Figure: View the attachment

(a) Determine whether box X is in equilibrium.
(3 marks)
(b) Determine whether box Y is in equilibrium with respect to sliding along the floor
and rotation about the corner A.
(4 marks)

Homework Equations

$\mu$=$\frac{F}{N}$;
Tan$\alpha$=$\mu$

The Attempt at a Solution

Solving for Question b:
Identify that Box X is a three force body, and if it has to reach equilibrium state, the three forces have to pass through the center of mass. Draw a reaction force R(A) from the bottom of box X to its center of mass. Based on calculation, the angle formed by the R(A) with respect to the ground is 48.2°, which is more than the angle of static friction, and hence Box X is not equilibrium.

My problem is that, when I went to analyze Box Y, I cannot get sufficient values to analyse it as Box X is not at equilibrium and hence the normal contact force between them cannot be calculated.

Any thoughts? Thank you so much!

 

[tiny-tim]

hi aerograce!

Based on calculation, the angle formed by the R(A) with respect to the ground is 48.2°, which is more than the angle of static friction, and hence Box X is not equilibrium.

isn't it the other way round?

if the angle from the ground was 90°, that would be ok wouldn't it?

 

[aerograce]

hi aerograce!


isn't it the other way round?

if the angle from the ground was 90°, that would be ok wouldn't it?

Hello! Could you attempt this problem? I recalculate my forces and found box X still not in equilibrium. The required minimum angle of friction is 53.2 degrees, which is more than angle of the static friction provided. Hence box X will not be in equilibrium.

My friend looks at this problem another way:
He takes moments of Box X about the point where it touches the ground, which gives him the reaction forces between two boxes. And this reaction force is 71N, which is less than the maximum static friction here(80N), hence it is in equilibrium. And my question is, if reaction force is 71N, the static friction force will be 71N as well. And the three forces will definitely not converge at one single point(according to geometry).

Sorry I am very confused now and I am looking for your help:) Thanks a million!

 

[tiny-tim]

hello aerograce!

My friend looks at this problem another way:
He takes moments of Box X about the point where it touches the ground, which gives him the reaction forces between two boxes. And this reaction force is 71N, which is less than the maximum static friction here(80N), hence it is in equilibrium. And my question is, if reaction force is 71N, the static friction force will be 71N as well.

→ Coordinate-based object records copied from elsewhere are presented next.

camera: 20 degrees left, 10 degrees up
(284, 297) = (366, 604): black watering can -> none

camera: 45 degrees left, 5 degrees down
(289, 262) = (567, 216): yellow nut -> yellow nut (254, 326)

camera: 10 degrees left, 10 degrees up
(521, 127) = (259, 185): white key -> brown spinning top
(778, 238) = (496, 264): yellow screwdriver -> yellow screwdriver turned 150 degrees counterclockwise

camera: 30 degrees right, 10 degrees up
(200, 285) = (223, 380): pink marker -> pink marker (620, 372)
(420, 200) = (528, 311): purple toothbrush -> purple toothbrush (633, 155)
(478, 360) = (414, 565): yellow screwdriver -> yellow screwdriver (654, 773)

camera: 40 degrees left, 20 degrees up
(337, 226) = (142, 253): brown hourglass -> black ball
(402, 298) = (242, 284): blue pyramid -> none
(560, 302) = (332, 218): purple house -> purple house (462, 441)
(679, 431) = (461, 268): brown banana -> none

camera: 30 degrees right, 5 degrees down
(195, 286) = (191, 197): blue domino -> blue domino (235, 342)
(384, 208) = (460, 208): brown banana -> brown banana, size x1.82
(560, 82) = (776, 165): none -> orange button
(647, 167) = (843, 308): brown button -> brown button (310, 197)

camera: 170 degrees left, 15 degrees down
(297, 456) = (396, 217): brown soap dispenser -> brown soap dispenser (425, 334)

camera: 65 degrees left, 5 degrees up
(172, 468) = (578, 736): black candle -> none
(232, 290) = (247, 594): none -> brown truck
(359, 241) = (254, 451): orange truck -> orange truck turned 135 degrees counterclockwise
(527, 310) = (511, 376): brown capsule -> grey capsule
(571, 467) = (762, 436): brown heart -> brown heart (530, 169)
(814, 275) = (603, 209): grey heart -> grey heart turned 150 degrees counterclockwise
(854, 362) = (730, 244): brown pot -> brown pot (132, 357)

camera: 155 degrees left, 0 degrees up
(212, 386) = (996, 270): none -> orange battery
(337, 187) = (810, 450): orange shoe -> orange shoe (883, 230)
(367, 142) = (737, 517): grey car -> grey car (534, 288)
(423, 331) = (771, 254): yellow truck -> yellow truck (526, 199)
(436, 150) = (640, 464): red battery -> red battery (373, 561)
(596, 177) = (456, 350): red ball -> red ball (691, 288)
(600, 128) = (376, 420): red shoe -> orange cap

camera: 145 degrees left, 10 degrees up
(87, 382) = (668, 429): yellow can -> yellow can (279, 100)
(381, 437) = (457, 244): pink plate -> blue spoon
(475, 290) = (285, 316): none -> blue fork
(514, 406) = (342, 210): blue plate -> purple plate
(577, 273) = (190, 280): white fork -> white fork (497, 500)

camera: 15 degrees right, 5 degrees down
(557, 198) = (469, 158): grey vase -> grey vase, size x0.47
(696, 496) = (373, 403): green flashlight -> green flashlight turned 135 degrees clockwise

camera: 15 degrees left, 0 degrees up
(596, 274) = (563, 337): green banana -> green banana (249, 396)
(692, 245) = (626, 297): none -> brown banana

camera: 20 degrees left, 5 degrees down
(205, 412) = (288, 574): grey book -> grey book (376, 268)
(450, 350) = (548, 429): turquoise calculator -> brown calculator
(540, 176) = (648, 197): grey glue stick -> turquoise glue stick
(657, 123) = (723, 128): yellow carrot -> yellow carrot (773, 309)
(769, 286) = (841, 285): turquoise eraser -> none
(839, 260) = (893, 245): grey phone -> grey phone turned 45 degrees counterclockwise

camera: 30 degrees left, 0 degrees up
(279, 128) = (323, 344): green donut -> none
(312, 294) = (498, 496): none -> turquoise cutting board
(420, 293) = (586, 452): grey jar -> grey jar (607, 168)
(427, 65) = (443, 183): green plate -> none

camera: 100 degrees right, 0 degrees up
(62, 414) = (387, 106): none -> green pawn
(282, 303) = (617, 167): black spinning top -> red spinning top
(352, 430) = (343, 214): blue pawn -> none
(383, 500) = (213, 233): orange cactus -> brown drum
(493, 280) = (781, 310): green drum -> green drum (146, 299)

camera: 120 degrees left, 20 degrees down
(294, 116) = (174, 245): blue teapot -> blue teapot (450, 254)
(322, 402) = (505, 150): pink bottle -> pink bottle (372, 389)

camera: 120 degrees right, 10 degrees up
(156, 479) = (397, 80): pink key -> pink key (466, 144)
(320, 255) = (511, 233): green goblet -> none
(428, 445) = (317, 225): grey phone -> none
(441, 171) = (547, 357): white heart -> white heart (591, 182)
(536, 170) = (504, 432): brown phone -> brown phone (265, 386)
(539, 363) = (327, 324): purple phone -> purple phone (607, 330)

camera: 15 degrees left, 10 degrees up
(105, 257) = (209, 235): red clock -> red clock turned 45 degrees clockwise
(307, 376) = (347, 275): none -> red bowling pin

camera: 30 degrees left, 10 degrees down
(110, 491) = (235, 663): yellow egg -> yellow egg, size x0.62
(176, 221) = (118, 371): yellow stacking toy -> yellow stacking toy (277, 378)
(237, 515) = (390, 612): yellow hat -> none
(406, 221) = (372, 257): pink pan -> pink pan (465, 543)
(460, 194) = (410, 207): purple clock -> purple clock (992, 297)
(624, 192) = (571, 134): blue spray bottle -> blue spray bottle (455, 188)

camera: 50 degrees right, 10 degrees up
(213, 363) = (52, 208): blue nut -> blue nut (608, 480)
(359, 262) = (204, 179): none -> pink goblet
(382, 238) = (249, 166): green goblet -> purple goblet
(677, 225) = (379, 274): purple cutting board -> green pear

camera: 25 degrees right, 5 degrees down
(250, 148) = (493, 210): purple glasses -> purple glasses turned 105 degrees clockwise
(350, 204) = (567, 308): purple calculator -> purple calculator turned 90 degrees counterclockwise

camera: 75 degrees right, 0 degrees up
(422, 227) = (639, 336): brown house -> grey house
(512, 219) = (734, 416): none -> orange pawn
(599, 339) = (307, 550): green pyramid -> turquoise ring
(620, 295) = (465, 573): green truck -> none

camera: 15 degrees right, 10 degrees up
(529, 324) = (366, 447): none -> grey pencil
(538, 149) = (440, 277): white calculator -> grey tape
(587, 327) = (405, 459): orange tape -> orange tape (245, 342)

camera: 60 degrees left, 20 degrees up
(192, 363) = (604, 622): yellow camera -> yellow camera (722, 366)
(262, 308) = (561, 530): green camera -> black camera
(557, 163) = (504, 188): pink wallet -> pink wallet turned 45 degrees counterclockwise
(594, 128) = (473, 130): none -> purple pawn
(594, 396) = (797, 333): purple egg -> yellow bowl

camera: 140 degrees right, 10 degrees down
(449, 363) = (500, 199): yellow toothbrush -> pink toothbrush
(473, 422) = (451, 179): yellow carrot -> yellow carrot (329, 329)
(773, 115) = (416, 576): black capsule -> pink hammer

And the three forces will definitely not converge at one single point(according to geometry).

yes they do converge

the three forces are the horizontal reaction force at B, the weight, and the reaction force from the ground

the first two forces obviously go through the centre of mass

the third force (which is mg down and 71 N horizontally) also goes through the centre of mass

 

[Nickie]

I would suggest looking at the forces acting on Box Y individually. The normal force between Box Y and the floor can be calculated using the weight of Box Y and the angle of static friction between Box Y and the floor. This normal force can then be used to calculate the maximum possible frictional force between Box Y and the floor using the equation \mu=\frac{F}{N}. If this maximum frictional force is greater than the force acting on Box Y due to Box X, then Box Y is in equilibrium. However, if the maximum frictional force is less than the force acting on Box Y due to Box X, then Box Y is not in equilibrium and will experience sliding and/or rotation. This analysis can be repeated for different angles of rotation and the maximum frictional force can be compared to the force acting on Box Y due to Box X to determine the range of angles at which Box Y will be in equilibrium.